The lines to copy run from the one containing "left eye: (437, 88)" to the last line of the entries; output those lines exactly and only them, without pictures.

:: Dataset items ::
──────────────────────────────

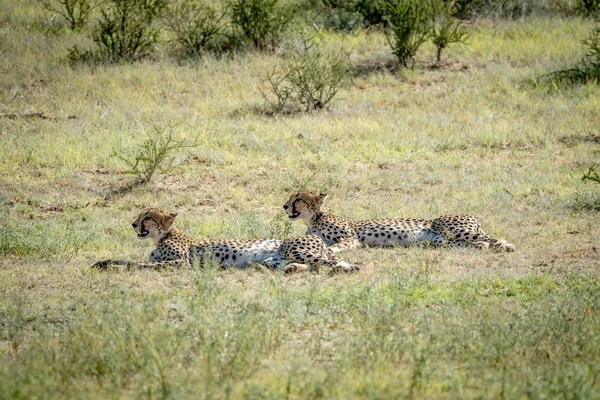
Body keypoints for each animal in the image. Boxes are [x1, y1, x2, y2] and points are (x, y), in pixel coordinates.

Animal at [282, 191, 516, 253]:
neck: (314, 220)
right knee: (481, 242)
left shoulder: (352, 237)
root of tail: (472, 215)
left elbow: (340, 244)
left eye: (298, 198)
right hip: (444, 240)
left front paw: (331, 251)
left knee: (491, 238)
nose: (284, 206)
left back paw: (507, 245)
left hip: (451, 229)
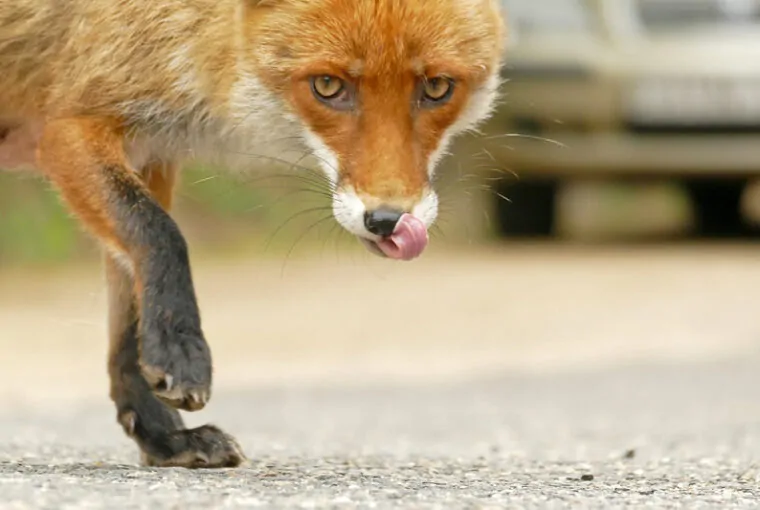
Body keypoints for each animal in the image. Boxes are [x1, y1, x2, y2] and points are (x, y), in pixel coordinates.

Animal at [0, 0, 504, 468]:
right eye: (327, 86)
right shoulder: (70, 127)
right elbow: (160, 234)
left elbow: (129, 322)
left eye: (437, 88)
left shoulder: (150, 152)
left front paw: (164, 438)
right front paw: (181, 352)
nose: (388, 220)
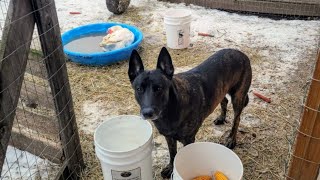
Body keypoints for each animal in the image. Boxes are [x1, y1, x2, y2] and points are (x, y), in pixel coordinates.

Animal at [129, 47, 251, 178]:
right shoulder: (169, 137)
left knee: (237, 119)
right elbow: (173, 154)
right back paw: (221, 118)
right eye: (139, 89)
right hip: (221, 91)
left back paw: (231, 139)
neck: (170, 109)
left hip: (238, 97)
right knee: (224, 100)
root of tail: (239, 52)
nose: (147, 113)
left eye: (159, 88)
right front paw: (171, 168)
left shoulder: (188, 140)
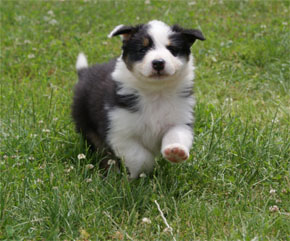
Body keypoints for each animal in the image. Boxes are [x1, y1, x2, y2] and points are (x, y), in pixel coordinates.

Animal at [71, 20, 205, 179]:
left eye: (172, 49)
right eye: (142, 50)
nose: (158, 62)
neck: (155, 93)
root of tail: (84, 72)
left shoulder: (180, 118)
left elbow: (177, 134)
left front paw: (175, 152)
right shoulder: (119, 131)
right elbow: (141, 157)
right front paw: (137, 175)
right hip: (86, 123)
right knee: (103, 152)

──────────────────────────────

:: Answer area ::
left eye: (437, 88)
left shoulder: (150, 152)
left front paw: (164, 438)
right front paw: (181, 352)
nose: (388, 220)
Body keypoints for each animal in the image. Boxes are [x1, y1, x2, y2] and points are (x, y), in pixel coordinates.

Animal at [129, 47, 251, 178]:
right shoulder: (169, 137)
left knee: (237, 119)
right elbow: (173, 154)
right back paw: (221, 118)
right eye: (139, 89)
right hip: (221, 91)
left back paw: (231, 139)
neck: (170, 109)
left hip: (238, 97)
right knee: (224, 100)
root of tail: (239, 52)
nose: (147, 113)
left eye: (159, 88)
right front paw: (171, 168)
left shoulder: (188, 140)
Body keypoints for each animal in the image. Boxes are [x1, y1, x2, y2] and points are (x, y), in pixel coordinates.

Animal at [71, 20, 205, 179]:
left eye: (172, 49)
right eye: (142, 50)
nose: (158, 62)
neck: (155, 93)
root of tail: (84, 72)
left shoulder: (180, 118)
left elbow: (177, 134)
left front paw: (175, 152)
right shoulder: (119, 131)
right elbow: (141, 157)
right front paw: (137, 175)
right hip: (86, 123)
right knee: (103, 152)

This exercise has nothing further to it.